* **EXERCISE BRIEF**:
Search the entries for the word "mask" and copy each line that has it.

* **RECORDS TO USE**:
━━━━━━━━

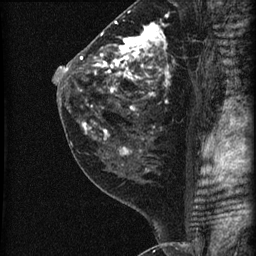
Breast MRI (dynamic contrast-enhanced), one sagittal slice. Slice 33 of 60 in the series (ordered by position). Dynamic contrast-enhanced series, image 2 of 3 at this slice position (ordered by acquisition). 1.5 T. TE 4.2 ms, TR 22.7 ms. 1.8 mm slice thickness. 256 × 256 image matrix, field of view 180 × 180 mm. Female patient, age 45 years. Case-level facts recorded for this patient, not image findings: setting: breast cancer imaged before/during neoadjuvant chemotherapy; receptor status: HR-positive, HER2-negative.
Structures marked on this image (semi-automatic segmentation, software-assisted and operator-edited):
- analysis volume of interest (the breast-tissue region the enhancement analysis was run in; not a lesion): box from (x=74, y=11) to (x=205, y=140) px
- tumour enhancement mask (voxels above the 90 % enhancement threshold inside the analysis volume of interest): (x=80, y=22)–(x=168, y=132)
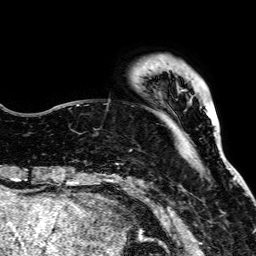
Breast MRI, one axial slice; slice 19 of 64 in the series (ordered by position); cropped to one breast; dynamic contrast-enhanced series, time point 2 of 7 at this slice position (early post-contrast); 1.5 T; TE 2.6 ms, TR 5.2 ms; 2.5 mm slice thickness; 256 × 256 image matrix, field of view 223 × 223 mm. Female patient.
Outlined on this slice (semi-automatic segmentation, software-assisted and operator-edited):
- enhancing-tissue mask used for the functional tumour volume (all voxels passing the contrast-enhancement thresholds inside the analysis volume; usually the tumour): bounding box <136,178,236,185> (left, top, right, bottom; pixels)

━━━━━━━━

* **ANSWER SPACE**:
- tumour enhancement mask (voxels above the 90 % enhancement threshold inside the analysis volume of interest): (x=80, y=22)–(x=168, y=132)
- enhancing-tissue mask used for the functional tumour volume (all voxels passing the contrast-enhancement thresholds inside the analysis volume; usually the tumour): bounding box <136,178,236,185> (left, top, right, bottom; pixels)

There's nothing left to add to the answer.